Vimuttimagga, OCR, pdf images conversion to plain text or html, in pali script?

frankk · October 30, 2016, 5:05pm

there’s a pdf file of the 400+ page vimuttimagga on internet archive.
i found a free way to OCR it to plain html.

using pdfsam for pc, splits the 400 page pdf file into 40 pdf files each 10 pages long.
since google drive and google doc will only OCR 10 pages at most for you for a single pdf.

now it’s choking on the diacriticals for the pali. is there a way to train google doc to understand romanized pali script?

i figure sutta central must have lots of experience with the many languages and media sources used to assemble the awesome collection of suttas we have.

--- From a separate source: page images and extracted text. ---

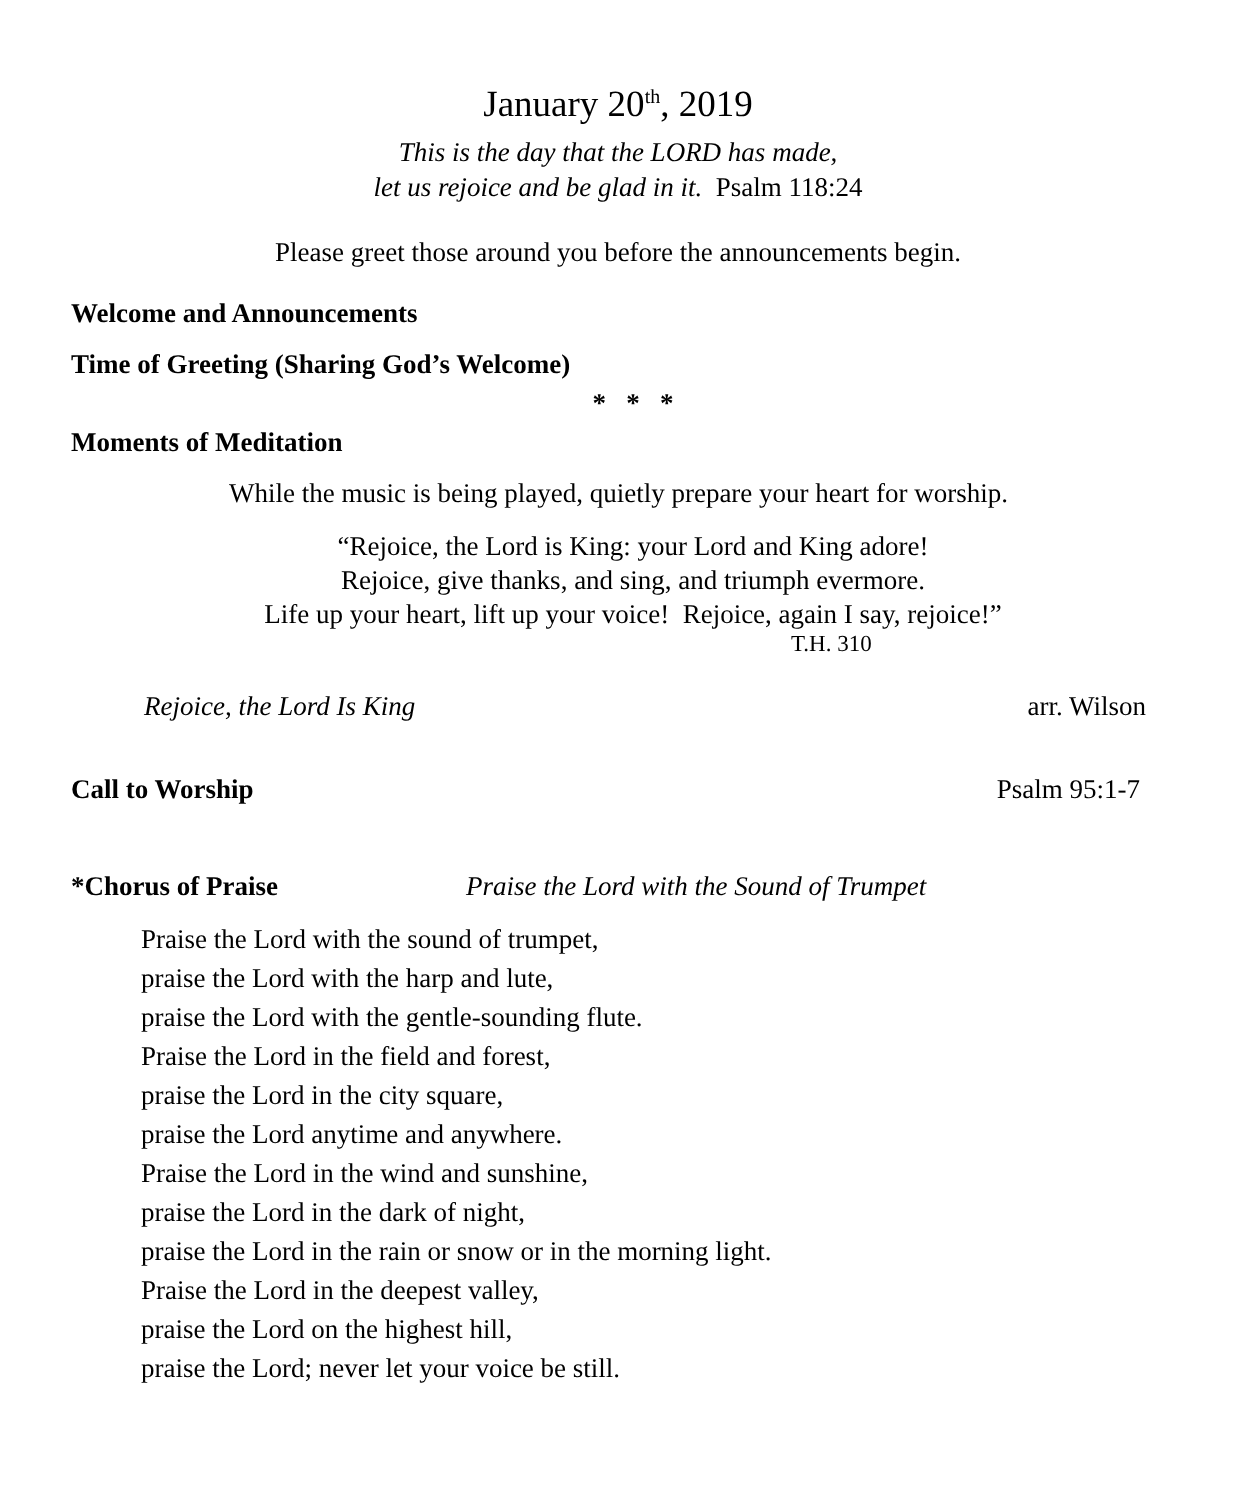January 20<sup>th</sup>, 2019
This is the day that the LORD has made,
let us rejoice and be glad in it. Psalm 118:24
Please greet those around you before the announcements begin.
Welcome and Announcements
Time of Greeting (Sharing God’s Welcome)
* * *
Moments of Meditation
While the music is being played, quietly prepare your heart for worship.
“Rejoice, the Lord is King: your Lord and King adore!
Rejoice, give thanks, and sing, and triumph evermore.
Life up your heart, lift up your voice! Rejoice, again I say, rejoice!”
T.H. 310
Rejoice, the Lord Is King arr. Wilson
Call to Worship Psalm 95:1-7
*Chorus of Praise Praise the Lord with the Sound of Trumpet
Praise the Lord with the sound of trumpet,
praise the Lord with the harp and lute,
praise the Lord with the gentle-sounding flute.
Praise the Lord in the field and forest,
praise the Lord in the city square,
praise the Lord anytime and anywhere.
Praise the Lord in the wind and sunshine,
praise the Lord in the dark of night,
praise the Lord in the rain or snow or in the morning light.
Praise the Lord in the deepest valley,
praise the Lord on the highest hill,
praise the Lord; never let your voice be still.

if not, i’ll go ahead and finish up the vimuttimagga conversion job later this week and the english part of it should very very readable.

Gabriel_L · October 30, 2016, 10:43pm

Please do share with us the result. This is a text worth checking!

sujato · October 30, 2016, 11:17pm

Hi @frankk,

To answer your question, no, I don’t think it’s possible to train Google Docs to recognize Pali diacriticals. Nor do I think you’ll get reliable results out of the box from other OCR tools. I use Tesseract (https://github.com/tesseract-ocr), which is good, but I wouldn’t expect it to recognize diacriticals. Surely there are ways of training such specialized tools to get diacriticals right, but they wouldn’t be for the faint of heart!

I’m wondering, why don’t you simply use the plain text version from the internet archive? At a quick glance it looks reasonably good, at least the English portions. As for the Pali text, the stuff in footnotes is mostly not really necessary; personally I’d just remove the footnotes and concentrate on getting a nice readable text.

There is no program that can accurately prepare a clean and reliable HTML version of a complex document like this from a scanned copy. The problem is that the information is so complex that you need to contextually understand how it fits together to make sense of it. Perhaps next-gen AI tools could do this, but not today.

For SC, we start with the best sources we can find, and work with them by hand. Each case is different.

Incidentally, my friend Ven Nyanatusita has been working for a long time on a revised translation; it is well known that the extant translation, as a pioneering work, is not very reliable.

frankk · October 31, 2016, 4:10pm

thanks bhante.

i just did a search for vimuttimagga in archive.org,
and since the last time i checked, maybe a year or two ago,
i see there’s an audio version! awesome. someone with a european accent speaking english, but clear enough i can understand.

i took a look at the text version on archive.org, looks ok, but
i’ll go ahead and finish up the google docs html version i started then, it won’t take long. google did a pretty good job matching fonts on the html output, so perhaps they’ll be more accurate on the text itself.

when does ven. nyanatusita plan on publicly sharing his work on vimt.?
i love his work on the patimokha, the word by word pali breakdown in all it’s glorious gory detail.

since the source material is in ancient classical chinese, i’m a little skeptical about how good anyone can really translate it. erudite chinese buddhists i know who have translated portions of agama don’t even agree with each other on lots of things, simply because ancient classical chinese is so terse and knotty.

frankk · October 31, 2016, 5:54pm

ok, here is the raw html conversion in a zip file, and a superquick epub job adding some table of contents headers:

https://archive.org/download/VimuttimaggaHtmlAndEpub

homage to the arahant upatissa!

i don’t plan on doing any more formatting or editing on this, other than a few sections i’m interested such as anapanasati and jhana, 4 elements.

sujato · October 31, 2016, 10:55pm

Thanks so much for sharing with us.

Yes, translating the Vimuttimagga properly is a monumental task. There are many parallels that must be considered, including those in Tibetan. And abhidhamma texts in Chinese are even less studied than the Agamas. Ven Nyanatusita is a slow and thorough scholar, I have no idea of his timeline on this.

I feel very fortunate doing Pali translations; the texts are on the whole very clear and well understood, and the translation issues have been worked over for more than a century. I feel like I’m upgrading a well-worn track, while the translators from Chinese are clearing untrodden ground.